→ **Brief**: Repeat the entries. Each one must match exactly.

(Stored items)
⁂

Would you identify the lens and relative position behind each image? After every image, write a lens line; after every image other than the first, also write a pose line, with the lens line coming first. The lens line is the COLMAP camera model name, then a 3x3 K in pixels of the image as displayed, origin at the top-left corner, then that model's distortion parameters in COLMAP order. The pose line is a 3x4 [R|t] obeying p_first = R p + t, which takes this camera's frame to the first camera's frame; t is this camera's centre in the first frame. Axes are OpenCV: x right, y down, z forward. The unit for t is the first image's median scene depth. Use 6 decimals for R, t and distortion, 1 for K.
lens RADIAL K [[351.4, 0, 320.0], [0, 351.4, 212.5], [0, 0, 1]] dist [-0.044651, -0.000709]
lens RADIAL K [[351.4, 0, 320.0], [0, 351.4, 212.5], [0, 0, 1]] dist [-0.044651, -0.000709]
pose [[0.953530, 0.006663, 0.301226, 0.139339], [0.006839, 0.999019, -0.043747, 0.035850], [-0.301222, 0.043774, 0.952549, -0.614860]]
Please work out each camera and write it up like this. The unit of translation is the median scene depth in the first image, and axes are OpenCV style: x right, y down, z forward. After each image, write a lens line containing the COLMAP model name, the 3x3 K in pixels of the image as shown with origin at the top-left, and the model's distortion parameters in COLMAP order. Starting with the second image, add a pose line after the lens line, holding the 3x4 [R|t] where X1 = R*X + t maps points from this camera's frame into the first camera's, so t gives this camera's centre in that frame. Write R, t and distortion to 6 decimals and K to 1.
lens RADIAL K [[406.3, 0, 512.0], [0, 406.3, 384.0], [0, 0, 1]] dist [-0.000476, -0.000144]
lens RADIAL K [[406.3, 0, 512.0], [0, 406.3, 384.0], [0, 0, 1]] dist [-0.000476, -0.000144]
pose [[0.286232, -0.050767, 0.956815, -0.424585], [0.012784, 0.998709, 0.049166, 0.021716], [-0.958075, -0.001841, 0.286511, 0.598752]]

⁂

→ **Answer for the task**:
Would you identify the lens and relative position behind each image? After every image, write a lens line; after every image other than the first, also write a pose line, with the lens line coming first. The lens line is the COLMAP camera model name, then a 3x3 K in pixels of the image as displayed, origin at the top-left corner, then that model's distortion parameters in COLMAP order. The pose line is a 3x4 [R|t] obeying p_first = R p + t, which takes this camera's frame to the first camera's frame; t is this camera's centre in the first frame. Axes are OpenCV: x right, y down, z forward. The unit for t is the first image's median scene depth. Use 6 decimals for R, t and distortion, 1 for K.
lens RADIAL K [[351.4, 0, 320.0], [0, 351.4, 212.5], [0, 0, 1]] dist [-0.044651, -0.000709]
lens RADIAL K [[351.4, 0, 320.0], [0, 351.4, 212.5], [0, 0, 1]] dist [-0.044651, -0.000709]
pose [[0.953530, 0.006663, 0.301226, 0.139339], [0.006839, 0.999019, -0.043747, 0.035850], [-0.301222, 0.043774, 0.952549, -0.614860]]
Please work out each camera and write it up like this. The unit of translation is the median scene depth in the first image, and axes are OpenCV style: x right, y down, z forward. After each image, write a lens line containing the COLMAP model name, the 3x3 K in pixels of the image as shown with origin at the top-left, and the model's distortion parameters in COLMAP order. Starting with the second image, add a pose line after the lens line, holding the 3x4 [R|t] where X1 = R*X + t maps points from this camera's frame into the first camera's, so t gives this camera's centre in that frame. Write R, t and distortion to 6 decimals and K to 1.
lens RADIAL K [[406.3, 0, 512.0], [0, 406.3, 384.0], [0, 0, 1]] dist [-0.000476, -0.000144]
lens RADIAL K [[406.3, 0, 512.0], [0, 406.3, 384.0], [0, 0, 1]] dist [-0.000476, -0.000144]
pose [[0.286232, -0.050767, 0.956815, -0.424585], [0.012784, 0.998709, 0.049166, 0.021716], [-0.958075, -0.001841, 0.286511, 0.598752]]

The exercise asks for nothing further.